REVIEW: San Diego Symphony brings people of all ages together

Rafael Payare wows audience during energetic performance.

Jasmine Mcknight, City Times Correspondent

San Diego City Times is Partnered with the San Diego City College Music Program for reviews of local concerts. Opinions expressed in this review are those of the author.  


On Oct. 6 I attended the San Diego Symphony concert with Rafael Payare as the new conductor. I wasn’t really too sure what to expect, except maybe a lot of older people, which there were, but there was also a good mixture of younger people as well, which surprised me but also made me happy, seeing that more people around my age were starting to like classical music.

The concert was opened with a piece by Mason Bates called “Alternative Energy.” My interest was immediately piqued because this was a contemporary piece! While I love classical music, I feel I am more drawn to this type of music because its style of using more concert instruments and focusing less on the strings is more familiar to me. It made me feel like just maybe the classical music scene had changed since my last concert in high school!

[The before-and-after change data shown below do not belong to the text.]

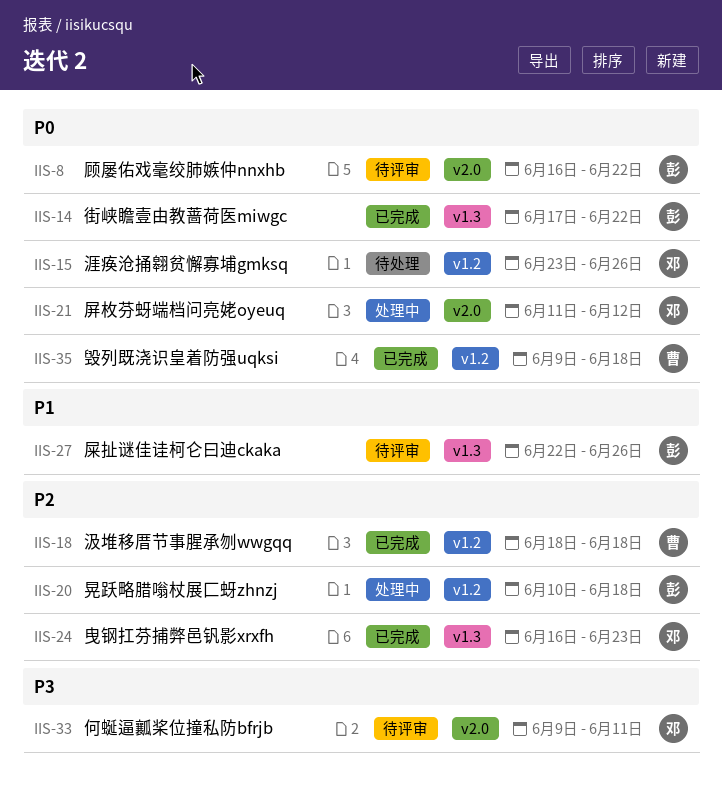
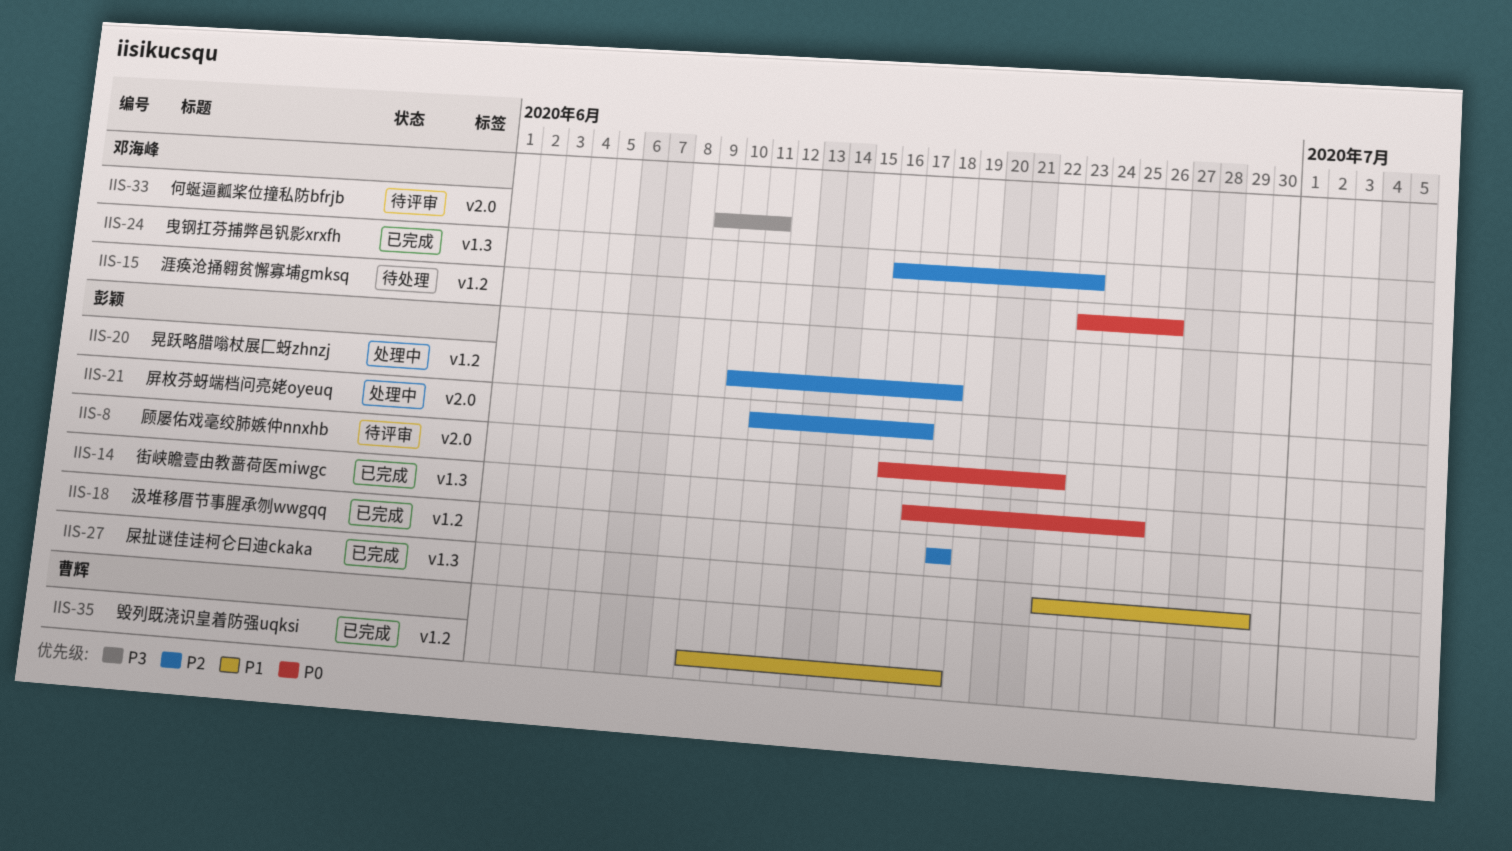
IIS-14, due: Jun 22 -> Jun 25
IIS-18, owner: 曹辉 -> 彭颖
IIS-21, owner: 邓海峰 -> 彭颖
IIS-21, priority: P0 -> P2
IIS-21, due: Jun 12 -> Jun 17
IIS-27, status: 待评审 -> 已完成
IIS-27, due: Jun 26 -> Jun 29
IIS-35, priority: P0 -> P1

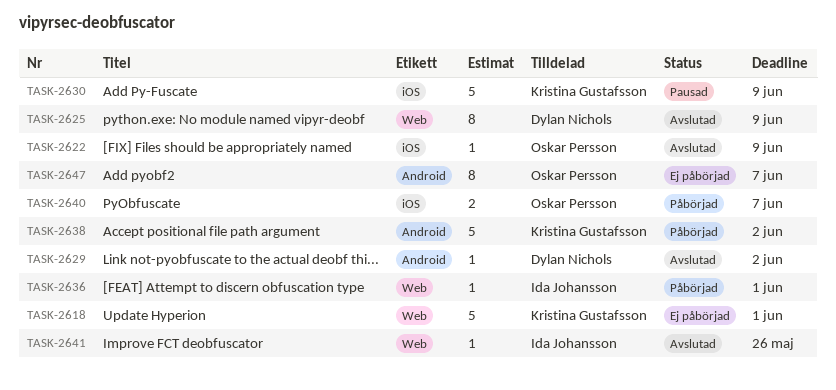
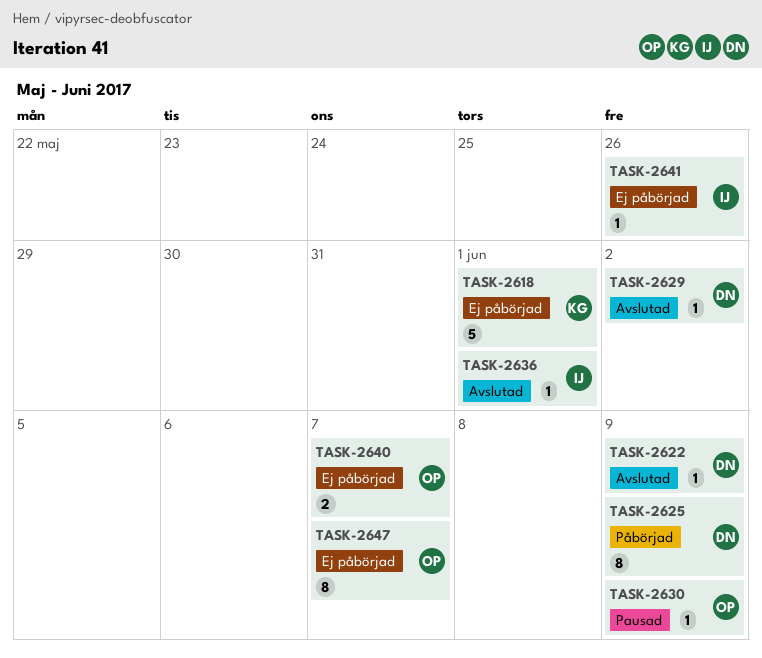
TASK-2622, owner: Oskar Persson -> Dylan Nichols
TASK-2625, status: Avslutad -> Påbörjad
TASK-2630, owner: Kristina Gustafsson -> Oskar Persson
TASK-2630, estimate: 5 -> 1
TASK-2636, status: Påbörjad -> Avslutad
TASK-2638: present -> none
TASK-2640, status: Påbörjad -> Ej påbörjad
TASK-2641, status: Avslutad -> Ej påbörjad

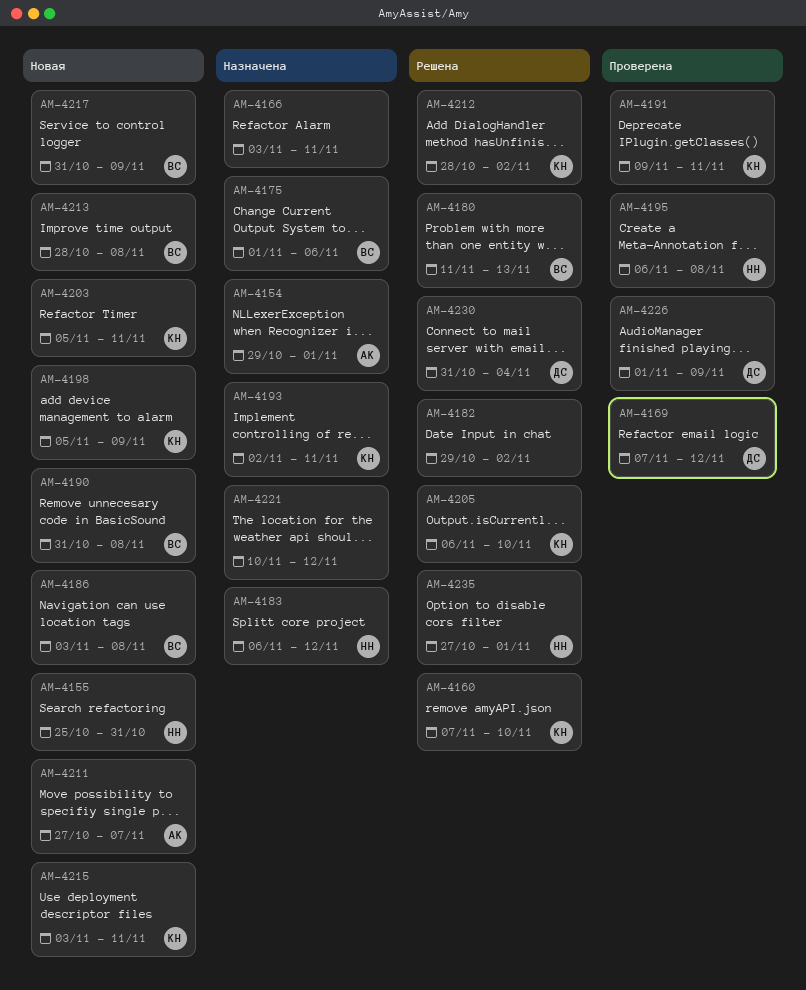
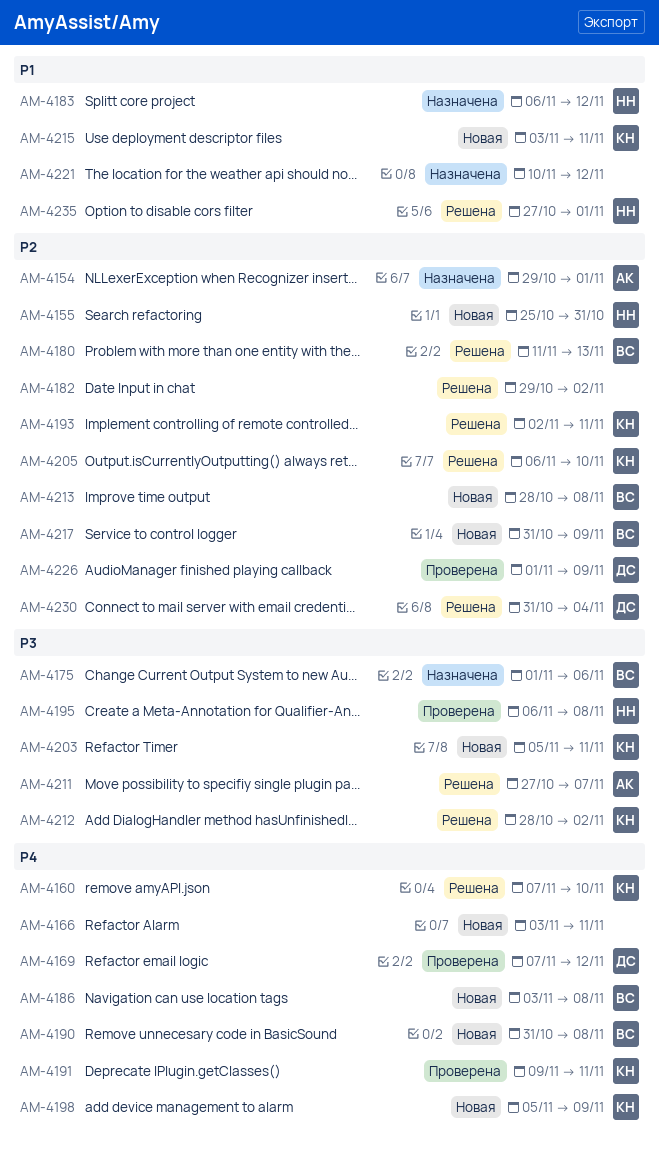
AM-4166, status: Назначена -> Новая
AM-4193, status: Назначена -> Решена
AM-4211, status: Новая -> Решена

After the performance of “Alternative Energy” came the performance of the five movements of Mahler’s Symphony No. 5. I had heard pieces of Mahler’s five before but it was amazing hearing it fully and in person for the first time. The first movement alone piqued my interest. First movement “Trauermarsch” often moves between dissonance, minor chords and major, creating a feeling of uncertainty as, during the happy major parts, I was constantly anticipating the inevitable upcoming dissonance. Of all of the movements, my favorite was the fourth as I’m partial to slower, dramatic pieces. Throughout the entire piece, there were instances of motifs and antecedent and consequent phrases. I found the motifs to be most present in the first movement, while I heard the antecedent and consequent phrases most in the third movement.

As a horn player, the horn section is always the section I pay the most attention to and the San Diego Symphony hornline was absolutely amazing! There was a specific point during the first movement where the horns were playing this amazing section over the strings and rest of the hornline doing runs a few minutes into the movement. I had actual goosebumps and was smiling like an idiot. Also, in what I believe was the third movement, there were many moments where the horns would play a sustained note at FFF+, the entire orchestra would drop out and would leave a single section or player to continue the phrase. The entirety of Scherzo was a heaven-sent to me.

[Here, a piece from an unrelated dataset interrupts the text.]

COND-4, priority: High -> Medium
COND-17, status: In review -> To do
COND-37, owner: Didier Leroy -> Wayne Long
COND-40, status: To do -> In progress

It was also very interesting to watch Payare conduct. Similar to Beethoven, during the quiet parts, he would bend lower, making smaller movements with his hands and would leap upwards, making grandiose movements with his hands during the louder parts. Unlike how it was described with Beethoven, funny and maybe crazy-looking, with Payare, I found it to make the concert even more entertaining. For an opening weekend, he looked very comfortable in front of the orchestra. 

There was a time where it felt as if the tempo was a little off but it was fixed pretty quickly and, with the confidence that Payare had, I couldn’t really tell if it was supposed to happen or not. At the end of the concert, Payare and the orchestra were met with a well-deserved standing ovation.

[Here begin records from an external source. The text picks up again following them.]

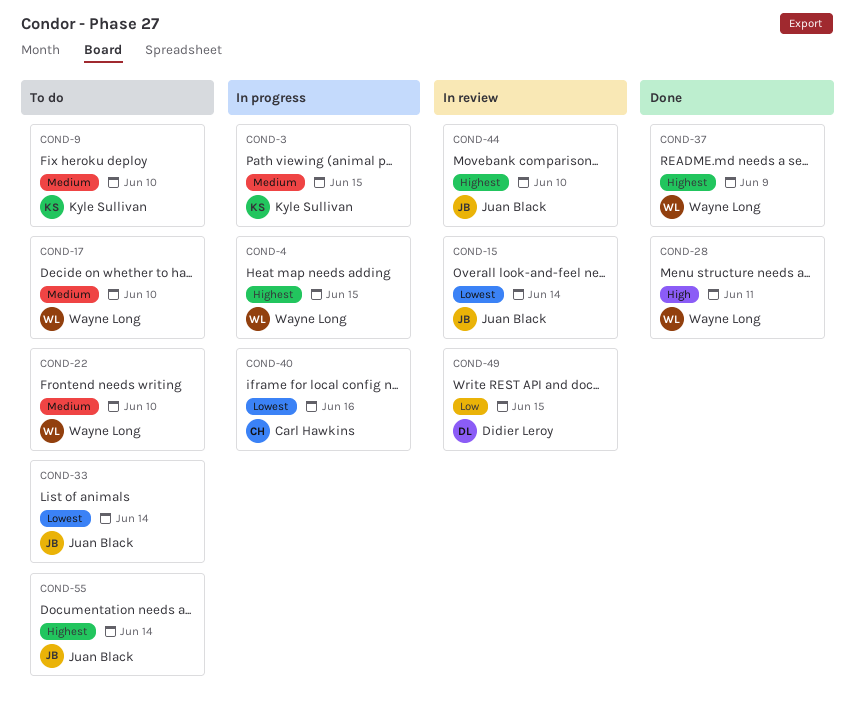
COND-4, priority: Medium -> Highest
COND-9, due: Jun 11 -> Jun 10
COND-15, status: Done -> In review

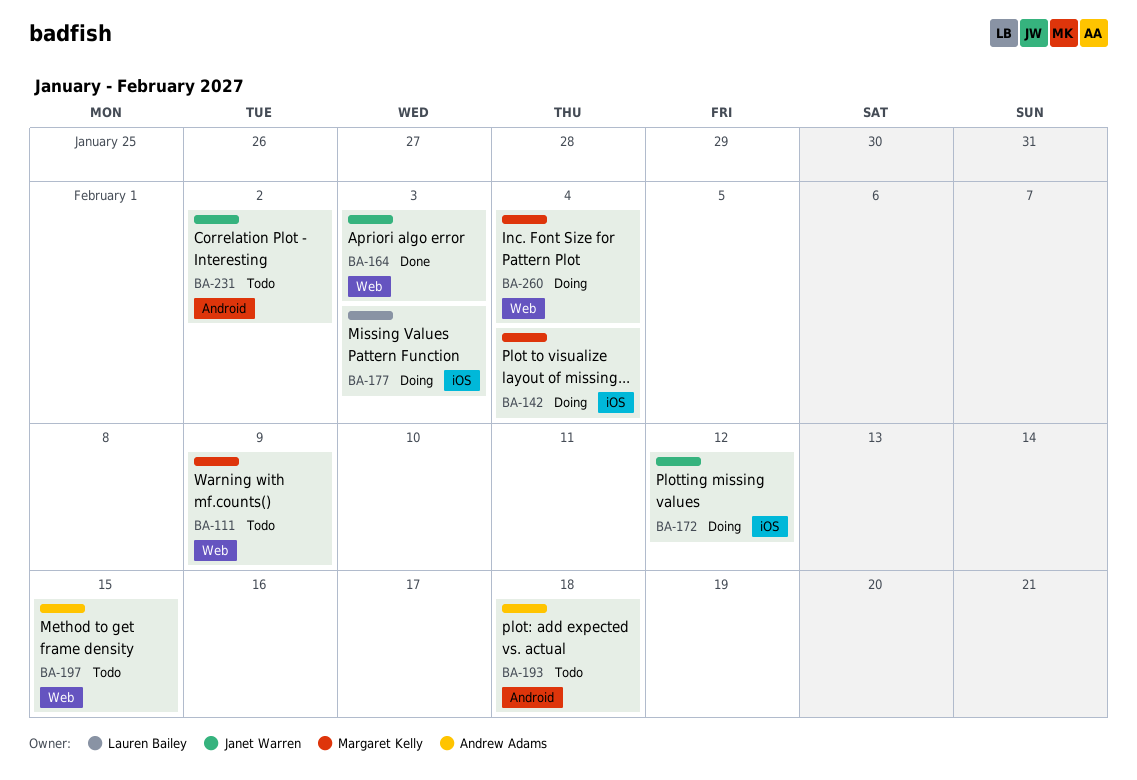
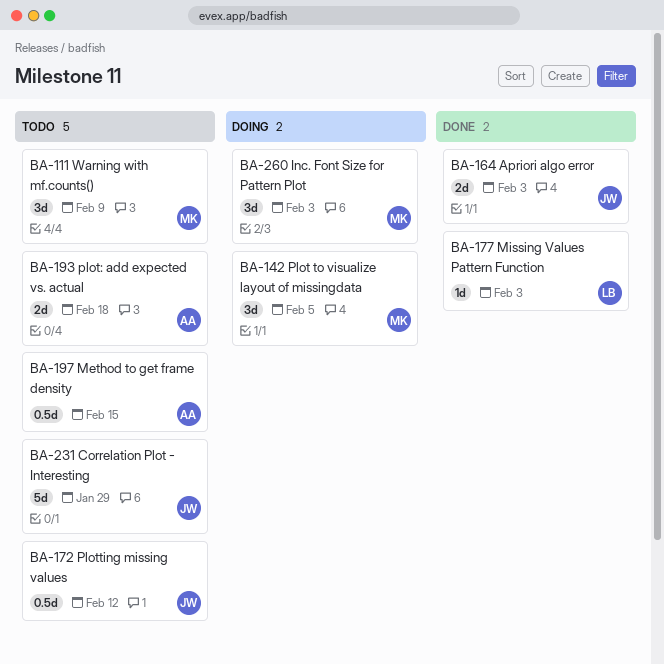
BA-142, due: Feb 4 -> Feb 5
BA-172, status: Doing -> Todo
BA-177, status: Doing -> Done
BA-231, due: Feb 2 -> Jan 29
BA-260, due: Feb 4 -> Feb 3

Overall, I loved the concert! It was really interesting to hear the selection pieces of the night and I felt they fit well together because “Alternative Energy” was a contemporary piece and Mahler, although a classical artist, was writing progressive music in his time. I loved the atmosphere of the concert hall, it felt more comfortable and modern than pretty much any of the other classical performances that I’ve been too. This was also the first performance I’ve been to, knowing more about the history and terminology of classical music, and it made me have an even deeper appreciation for classical music as a whole. 

In fact, I’ve even been looking into attending the next San Diego Symphony performance.



Jasmine McKnight is a Music Program student at San Diego City College.